Start of Document excerpt
Generalized Audio Deepfake Detection Using Frame-level Latent Information Entropy

Authors: Botao Zhao, Zuheng Kang, Yayun He, Xiaoyang Qu, Junqing Peng, Jing Xiao, Jianzong Wang

Published: 2025-04-15 02:39:46+00:00

Comment: Accpeted by IEEE International Conference on Multimedia & Expo 2025 (ICME 2025)

AI Summary

This paper introduces a novel framework for generalized audio deepfake detection, f-InfoED, which leverages frame-level latent information entropy to distinguish between bonafide and spoof audio by hypothesizing differences in information content. Coupled with AdaLAM, an adapter-based approach for enhancing feature extraction from large pre-trained audio models, the method achieves state-of-the-art performance and remarkable generalization capabilities across unseen deepfake data and perturbations. The authors also release the ADFF 2024 dataset to facilitate comprehensive evaluation of modern TTS/VC methods.

Abstract

Generalizability, the capacity of a robust model to perform effectively on unseen data, is crucial for audio deepfake detection due to the rapid evolution of text-to-speech (TTS) and voice conversion (VC) technologies. A promising approach to differentiate between bonafide and spoof samples lies in identifying intrinsic disparities to enhance model generalizability. From an information-theoretic perspective, we hypothesize the information content is one of the intrinsic differences: bonafide sample represents a dense, information-rich sampling of the real world, whereas spoof sample is typically derived from lower-dimensional, less informative representations. To implement this, we introduce frame-level latent information entropy detector(f-InfoED), a framework that extracts distinctive information entropy from latent representations at the frame level to identify audio deepfakes. Furthermore, we present AdaLAM, which extends large pre-trained audio models with trainable adapters for enhanced feature extraction. To facilitate comprehensive evaluation, the audio deepfake forensics 2024 (ADFF 2024) dataset was built by the latest TTS and VC methods. Extensive experiments demonstrate that our proposed approach achieves state-of-the-art performance and exhibits remarkable generalization capabilities. Further analytical studies confirms the efficacy of AdaLAM in extracting discriminative audio features and f-InfoED in leveraging latent entropy information for more generalized deepfake detection.
End of Document excerpt
Start of Data supplied
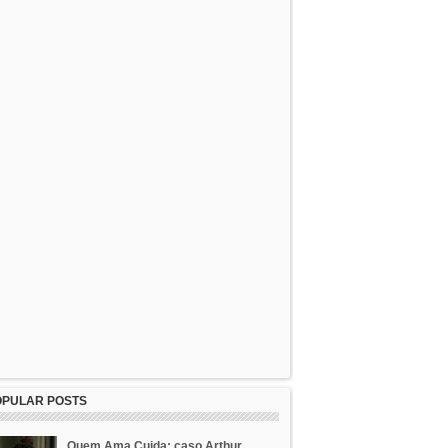
OPULAR POSTS
Quem Ama Cuida: caso Arthur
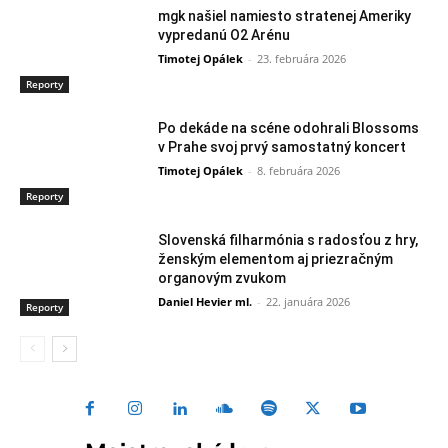
mgk našiel namiesto stratenej Ameriky
vypredanú O2 Arénu
Timotej Opálek
-
23. februára 2026
Reporty
Po dekáde na scéne odohrali Blossoms
v Prahe svoj prvý samostatný koncert
Timotej Opálek
-
8. februára 2026
Reporty
Slovenská filharmónia s radosťou z hry,
ženským elementom aj priezračným
organovým zvukom
Daniel Hevier ml.
-
22. januára 2026
Reporty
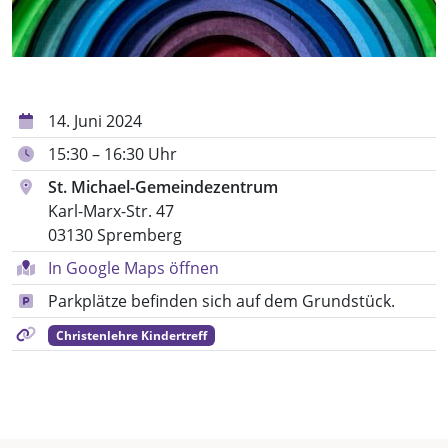
14. Juni 2024
15:30 – 16:30 Uhr
St. Michael-Gemeindezentrum
Karl-Marx-Str. 47
03130 Spremberg
In Google Maps öffnen
Parkplätze befinden sich auf dem Grundstück.
Christenlehre Kindertreff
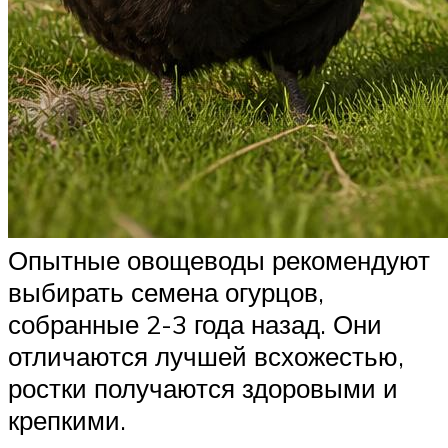
Опытные овощеводы рекомендуют
выбирать семена огурцов,
собранные 2-3 года назад. Они
отличаются лучшей всхожестью,
ростки получаются здоровыми и
крепкими.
End of Data supplied
- Exercises to complete:
- A) Echo the passage of the audio deepfake detection page starting at "Generalized Audio Deepfake Detection Using" and ending at "2025 (ICME 2025)", word for word.
- B) Duplicate the lines of the records starting at the line that contains "Опытные овощеводы рекомендуют" and ending at the last line of the records, both included, without any change.

- Outputs in order:
- A)
Generalized Audio Deepfake Detection Using Frame-level Latent Information Entropy

Authors: Botao Zhao, Zuheng Kang, Yayun He, Xiaoyang Qu, Junqing Peng, Jing Xiao, Jianzong Wang

Published: 2025-04-15 02:39:46+00:00

Comment: Accpeted by IEEE International Conference on Multimedia & Expo 2025 (ICME 2025)

- B)
Опытные овощеводы рекомендуют
выбирать семена огурцов,
собранные 2-3 года назад. Они
отличаются лучшей всхожестью,
ростки получаются здоровыми и
крепкими.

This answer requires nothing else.